关键词:  电动汽车  出行调查数据  时空链  能量链  高斯混合模型  可行域  充电灵活性
DOI:10.16081/j.epae.202412036
分类号:U469.72
基金项目:国家重点研发计划项目(2021YFB2401200);国网上海市电力公司科技项目(52090D230004)
Flexibility inference method for electric vehicle cluster based on travel big data
YANG Long1, ZHANG Peichao2, ZHAO Jianli3, XIANG Jiani3
1.School of Electrical Engineering, Shanghai University of Electric Power, Shanghai 200090, China;2.School of Electronic Information and Electrical Engineering, Shanghai Jiao Tong University, Shanghai 200240, China;3.State Grid Shanghai Municipal Electric Power Company, Shanghai 200122, China
Abstract:
The travel big data can provide rich vehicle travel information, but there are few studies on how to deduce the adjustment ability of electric vehicle(EV) clusters based on travel big data.

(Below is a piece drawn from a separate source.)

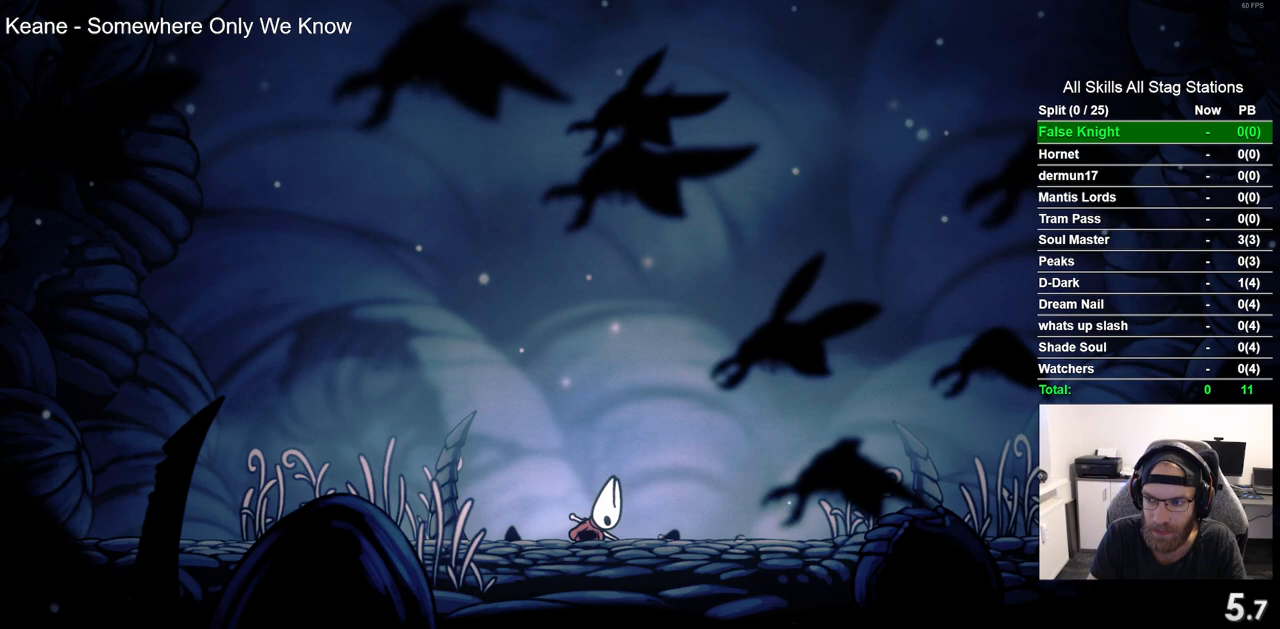
{"dt_ms": 500, "buttons": ["DPAD_RIGHT"], "left_stick": "center", "right_stick": "center", "events": []}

A spatio-temporal chain inference method of vehicles based on travel survey data and Gaussian mixture model is proposed. A model-driven EV energy chain inference method is proposed to transform the spatio-temporal transitions of EVs into energy changes, thus predicting the charging behavior of EVs. Based on the above inferred results, the charging feasible region representing the flexibility of EV clusters is constructed, and an optimization-based estimation method of EV cluster’s up and down regulation capability is proposed. Based on a public travel survey database, the simulative results verify that the EV travel results generated by the proposed method are more consistent with the original data distribution. Additionally, considering the factors such as charging preference and response time, the peak shaving and valley filling capabilities of EV cluster in each period are deduced.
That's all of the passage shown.